During a break, Mr Stuart went to the duty-free shop to buy some food. According to his account of events, he was then beckoned outside the shop by one of its staff to chat about the weather. At this time, he kept the items he had picked (but not yet paid for) in his hands. He was later stopped by a police officer on suspicion that he had dishonestly removed goods from the shop.
LCA’s subsequent disciplinary investigation centred on statements from two of the shop’s staff, which indicated that Mr Stuart had hidden items under his jacket. The disciplinary hearer preferred this version of events, and dismissed Mr Stuart on grounds of a breach of trust.
Mr Stuart raised a claim for unfair dismissal after his disciplinary appeal was unsuccessful. He complained that during its investigation, LCA had failed to obtain key evidence from the staff member he met outside the shop and the cashier at the till. He also argued that LCA had not looked at the airport’s CCTV.

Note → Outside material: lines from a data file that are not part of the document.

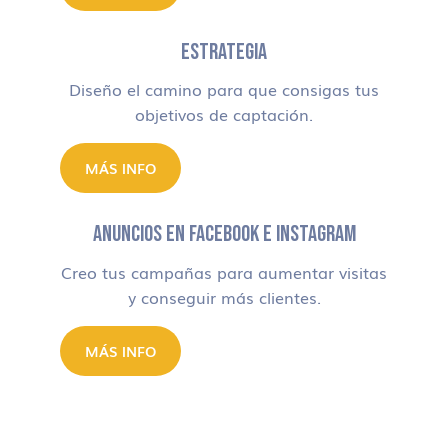
ESTRATEGIA
Diseño el camino para que consigas tus
objetivos de captación.
MÁS INFO
ANUNCIOS EN FACEBOOK E INSTAGRAM
Creo tus campañas para aumentar visitas
y conseguir más clientes.
MÁS INFO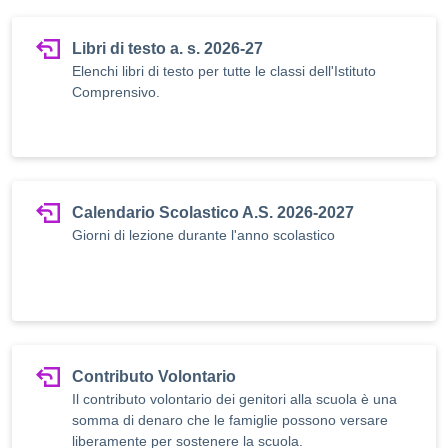
Libri di testo a. s. 2026-27
Elenchi libri di testo per tutte le classi dell'Istituto
Comprensivo.
Calendario Scolastico A.S. 2026-2027
Giorni di lezione durante l'anno scolastico
Contributo Volontario
Il contributo volontario dei genitori alla scuola è una
somma di denaro che le famiglie possono versare
liberamente per sostenere la scuola.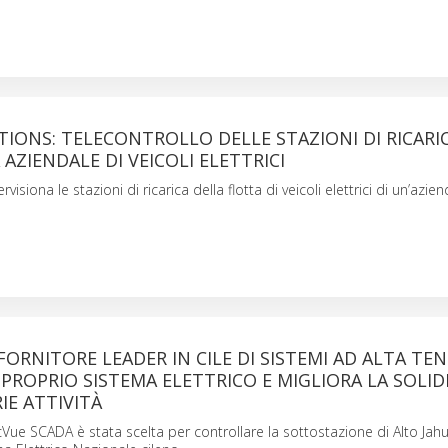
IONS: TELECONTROLLO DELLE STAZIONI DI RICARI
AZIENDALE DI VEICOLI ELETTRICI
siona le stazioni di ricarica della flotta di veicoli elettrici di un’azie
FORNITORE LEADER IN CILE DI SISTEMI AD ALTA TEN
 PROPRIO SISTEMA ELETTRICO E MIGLIORA LA SOLID
IE ATTIVITÀ
Vue SCADA è stata scelta per controllare la sottostazione di Alto Jahue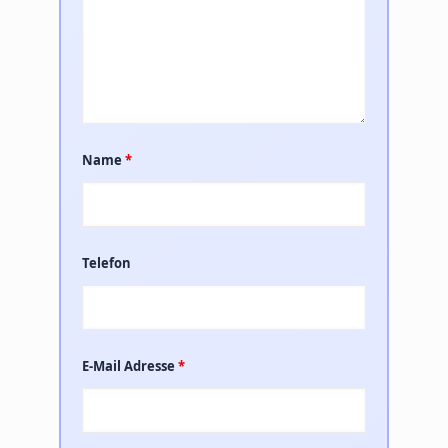
Name
*
Telefon
E-Mail Adresse
*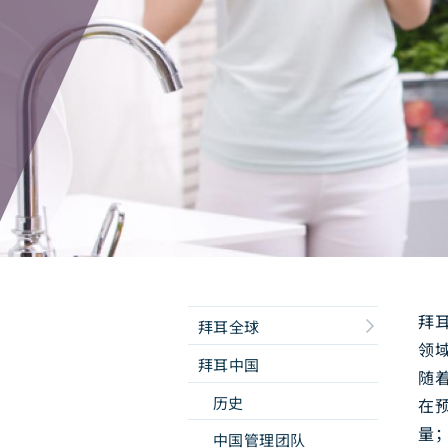
拜
拜耳全球
领
拜耳中国
随
历史
在
量
中国管理团队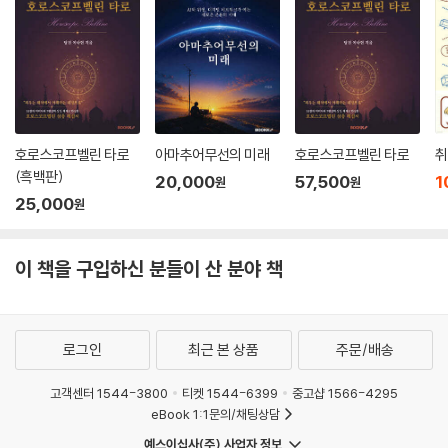
호로스코프벨린 타로
아마추어무선의 미래
호로스코프벨린 타로
취
(흑백판)
20,000
57,500
1
원
원
25,000
원
이 책을 구입하신 분들이 산 분야 책
로그인
최근 본 상품
주문/배송
고객센터 1544-3800
티켓 1544-6399
중고샵 1566-4295
eBook 1:1문의/채팅상담
예스이십사(주) 사업자 정보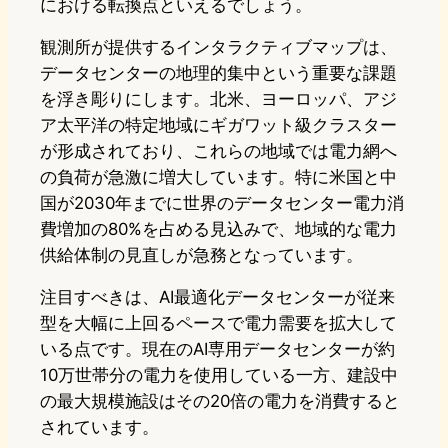
における転換点といえるでしょう。
観測所が提供するインタラクティブマップは、
データセンターの地理的集中という重要な課題
を浮き彫りにします。北米、ヨーロッパ、アジ
ア太平洋の特定地域にギガワット級クラスター
が形成されており、これらの地域では電力網へ
の負荷が急激に増大しています。特に米国と中
国が2030年までに世界のデータセンター電力消
費増加の80%を占める見込みで、地域的な電力
供給体制の見直しが急務となっています。
注目すべきは、AI最適化データセンターが従来
型を大幅に上回るペースで電力需要を拡大して
いる点です。現在のAI専用データセンターが約
10万世帯分の電力を使用している一方、建設中
の最大規模施設はその20倍の電力を消費すると
されています。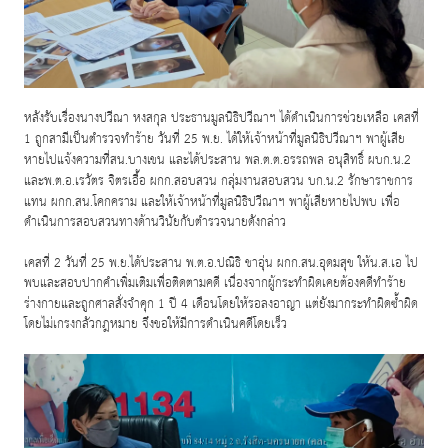
หลังรับเรื่องนางปวีณา หงสกุล ประธานมูลนิธิปวีณาฯ ได้ดำเนินการช่วยเหลือ เคสที่
1
ถูกสามีเป็นตำรวจทำร้าย วันที่
25
พ
.
ย
.
ได้ให้เจ้าหน้าที่มูลนิธิปวีณาฯ พาผู้เสีย
หายไปแจ้งความที่สน
.
บางเขน และได้ประสาน พล
.
ต
.
ต
.
อรรถพล อนุสิทธิ์ ผบก
.
น
.2
และพ
.
ต
.
อ
.
เรวัตร จิตรเอื้อ ผกก
.
สอบสวน กลุ่มงานสอบสวน บก
.
น
.2
รักษาราชการ
แทน ผกก
.
สน
.
โคกคราม และให้เจ้าหน้าที่มูลนิธิปวีณาฯ พาผู้เสียหายไปพบ เพื่อ
ดำเนินการสอบสวนทางด้านวินัยกับตำรวจนายดังกล่าว
เคสที่
2
วันที่
25
พ
.
ย
.
ได้ประสาน พ
.
ต
.
อ
.
ปณิธิ ชาอุ่น ผกก
.
สน
.
อุดมสุข ให้น
.
ส
.
เอ ไป
พบและสอบปากคำเพิ่มเติมเพื่อติดตามคดี เนื่องจากผู้กระทำผิดเคยต้องคดีทำร้าย
ร่างกายและถูกศาลสั่งจำคุก
1
ปี
4
เดือนโดยให้รอลงอาญา แต่ยังมากระทำผิดซ้ำผิด
โดยไม่เกรงกลัวกฎหมาย จึงขอให้มีการดำเนินคดีโดยเร็ว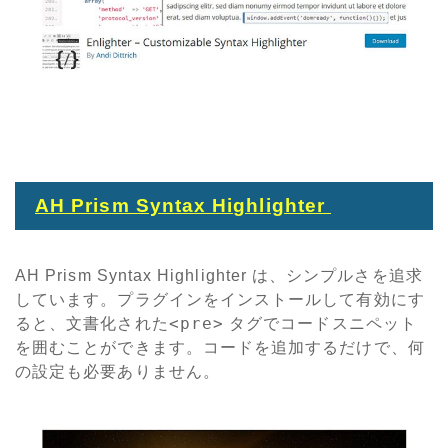
AH Prism Syntax Highlighter
AH Prism Syntax Highlighter は、シンプルさを追求
しています。プラグインをインストールして有効にす
<pre>
ると、文書化された
タグでコードスニペット
を囲むことができます。コードを追加するだけで、何
の設定も必要ありません。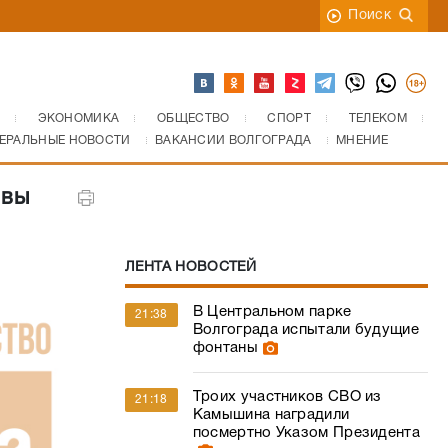
Поиск
ЭКОНОМИКА
ОБЩЕСТВО
СПОРТ
ТЕЛЕКОМ
ЕРАЛЬНЫЕ НОВОСТИ
ВАКАНСИИ ВОЛГОГРАДА
МНЕНИЕ
овы
ЛЕНТА НОВОСТЕЙ
В Центральном парке
21:38
Волгограда испытали будущие
фонтаны
Троих участников СВО из
21:18
Камышина наградили
посмертно Указом Президента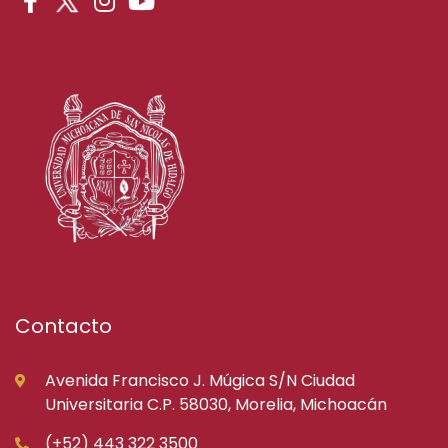
Contacto
Avenida Francisco J. Múgica S/N Ciudad
Universitaria C.P. 58030, Morelia, Michoacán
(+52) 443 322 3500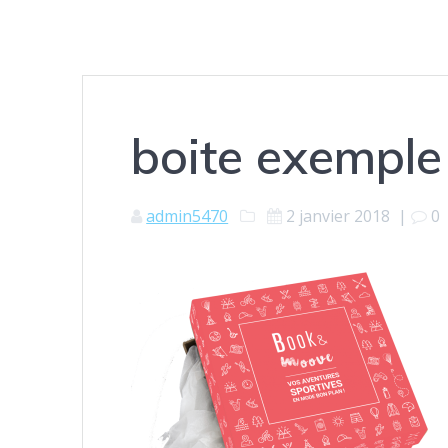
boite exemple
admin5470
2 janvier 2018
|
0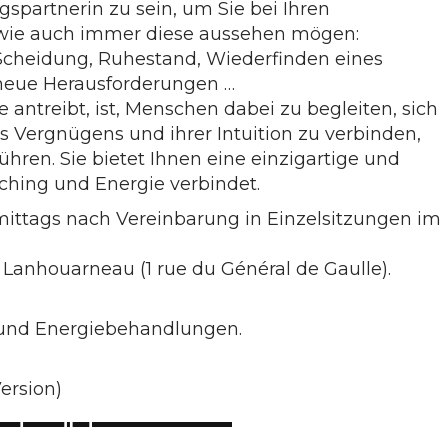
ngspartnerin zu sein, um Sie bei Ihren
 wie auch immer diese aussehen mögen:
 Scheidung, Ruhestand, Wiederfinden eines
, neue Herausforderungen …
ie antreibt, ist, Menschen dabei zu begleiten, sich
es Vergnügens und ihrer Intuition zu verbinden,
ühren. Sie bietet Ihnen eine einzigartige und
ching und Energie verbindet.
ittags nach Vereinbarung in Einzelsitzungen im
n Lanhouarneau (1 rue du Général de Gaulle).
 und Energiebehandlungen.
ersion)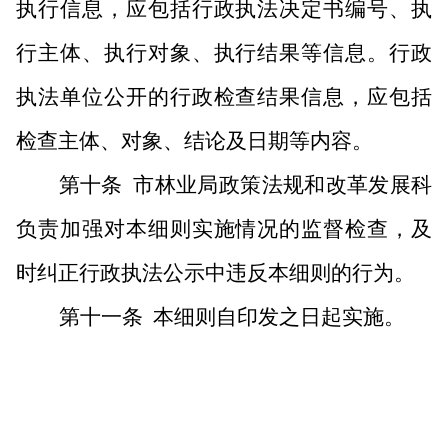
执行信息，应包括行政执法决定书编号、执
行主体、执行对象、执行结果等信息。行政
执法单位公开的行政检查结果信息，应包括
检查主体、对象、结论及日期等内容。
第十条
市林业局政策法规和改革发展科
负责加强对本细则实施情况的监督检查，及
时纠正行政执法公示中违反本细则的行为。
第十一条
本细则自印发之日起实施。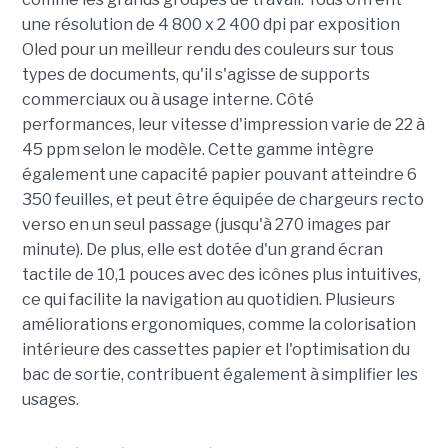
une résolution de 4 800 x 2 400 dpi par exposition
Oled pour un meilleur rendu des couleurs sur tous
types de documents, qu'il s'agisse de supports
commerciaux ou à usage interne. Côté
performances, leur vitesse d'impression varie de 22 à
45 ppm selon le modèle. Cette gamme intègre
également une capacité papier pouvant atteindre 6
350 feuilles, et peut être équipée de chargeurs recto
verso en un seul passage (jusqu'à 270 images par
minute). De plus, elle est dotée d'un grand écran
tactile de 10,1 pouces avec des icônes plus intuitives,
ce qui facilite la navigation au quotidien. Plusieurs
améliorations ergonomiques, comme la colorisation
intérieure des cassettes papier et l'optimisation du
bac de sortie, contribuent également à simplifier les
usages.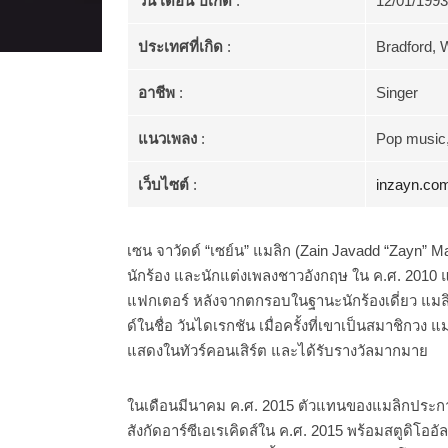
วัน เดือน ปีเกิด
:
12/01/1993
ประเทศที่เกิด
:
Bradford, 
อาชีพ
:
Singer
แนวเพลง
:
Pop music
เว็บไซต์
:
inzayn.co
เซน จาวัดด์ “เซย์น” แมลิก (Zain Javadd “Zayn” Mal
นักร้อง และนักแต่งเพลงชาวอังกฤษ ใน ค.ศ. 2010 
แฟกเตอร์ หลังจากตกรอบในฐานะนักร้องเดี่ยว แมลิ
ด์ในชื่อ วันไดเรกชัน เมื่อครั้งที่เขาเป็นสมาชิกวง 
แสดงในทัวร์คอนเสิร์ต และได้รับรางวัลมากมาย
ในเดือนมีนาคม ค.ศ. 2015 ตัวแทนของแมลิกประกาศ
สังกัดอาร์ซีเอเรเคิดส์ใน ค.ศ. 2015 พร้อมสตูดิโอ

The Employment Tribunal rejected these arguments and held that LCA’s investigation was reasonable and the dismissal was fair. The EAT, however, agreed with Mr Stuart that LCA had failed to obtain and consider important and potentially exculpatory evidence during its investigation, and upheld his appeal.
This case is a reminder of the importance of carrying out a reasonable investigation. Although it may seem a burden to investigate when an employee’s misconduct already seems clear, the risk of an unfair dismissal award should be kept in mind.